(Stored data entries)
== Segment start ==
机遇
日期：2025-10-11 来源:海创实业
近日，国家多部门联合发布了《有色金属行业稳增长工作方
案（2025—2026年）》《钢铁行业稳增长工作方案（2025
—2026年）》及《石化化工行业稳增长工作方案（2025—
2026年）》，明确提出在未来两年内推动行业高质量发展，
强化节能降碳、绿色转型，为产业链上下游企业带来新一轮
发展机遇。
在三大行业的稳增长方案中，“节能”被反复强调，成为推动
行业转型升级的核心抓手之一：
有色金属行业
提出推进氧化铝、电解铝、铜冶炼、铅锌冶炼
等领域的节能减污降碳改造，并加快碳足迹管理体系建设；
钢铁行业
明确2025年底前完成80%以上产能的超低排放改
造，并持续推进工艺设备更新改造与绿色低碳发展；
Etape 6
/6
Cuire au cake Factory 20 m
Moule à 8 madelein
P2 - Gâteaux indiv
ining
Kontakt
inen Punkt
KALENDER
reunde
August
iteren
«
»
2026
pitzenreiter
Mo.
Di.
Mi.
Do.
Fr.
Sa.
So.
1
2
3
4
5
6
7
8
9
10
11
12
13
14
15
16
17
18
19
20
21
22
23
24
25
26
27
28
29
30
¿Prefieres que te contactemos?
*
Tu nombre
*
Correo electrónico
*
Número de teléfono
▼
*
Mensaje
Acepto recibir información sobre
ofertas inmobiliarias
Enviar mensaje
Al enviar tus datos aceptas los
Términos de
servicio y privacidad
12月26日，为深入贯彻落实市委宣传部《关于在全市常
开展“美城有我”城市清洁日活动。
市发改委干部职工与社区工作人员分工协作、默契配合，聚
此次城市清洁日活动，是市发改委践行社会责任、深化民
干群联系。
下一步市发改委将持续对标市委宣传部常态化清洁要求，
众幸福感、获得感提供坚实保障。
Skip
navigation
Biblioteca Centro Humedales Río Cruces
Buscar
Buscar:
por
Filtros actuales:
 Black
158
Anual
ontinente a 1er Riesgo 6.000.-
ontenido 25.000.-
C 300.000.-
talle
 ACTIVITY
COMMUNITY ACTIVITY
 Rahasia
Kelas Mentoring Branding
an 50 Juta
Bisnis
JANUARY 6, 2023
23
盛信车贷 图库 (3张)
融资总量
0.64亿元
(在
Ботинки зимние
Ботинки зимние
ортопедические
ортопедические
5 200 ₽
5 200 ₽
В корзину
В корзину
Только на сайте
== Segment end ==
Your answer must be the data above, copied exactly from its first line through the line containing "Acepto recibir información sobre", and nothing more.

机遇
日期：2025-10-11 来源:海创实业
近日，国家多部门联合发布了《有色金属行业稳增长工作方
案（2025—2026年）》《钢铁行业稳增长工作方案（2025
—2026年）》及《石化化工行业稳增长工作方案（2025—
2026年）》，明确提出在未来两年内推动行业高质量发展，
强化节能降碳、绿色转型，为产业链上下游企业带来新一轮
发展机遇。
在三大行业的稳增长方案中，“节能”被反复强调，成为推动
行业转型升级的核心抓手之一：
有色金属行业
提出推进氧化铝、电解铝、铜冶炼、铅锌冶炼
等领域的节能减污降碳改造，并加快碳足迹管理体系建设；
钢铁行业
明确2025年底前完成80%以上产能的超低排放改
造，并持续推进工艺设备更新改造与绿色低碳发展；
Etape 6
/6
Cuire au cake Factory 20 m
Moule à 8 madelein
P2 - Gâteaux indiv
ining
Kontakt
inen Punkt
KALENDER
reunde
August
iteren
«
»
2026
pitzenreiter
Mo.
Di.
Mi.
Do.
Fr.
Sa.
So.
1
2
3
4
5
6
7
8
9
10
11
12
13
14
15
16
17
18
19
20
21
22
23
24
25
26
27
28
29
30
¿Prefieres que te contactemos?
*
Tu nombre
*
Correo electrónico
*
Número de teléfono
▼
*
Mensaje
Acepto recibir información sobre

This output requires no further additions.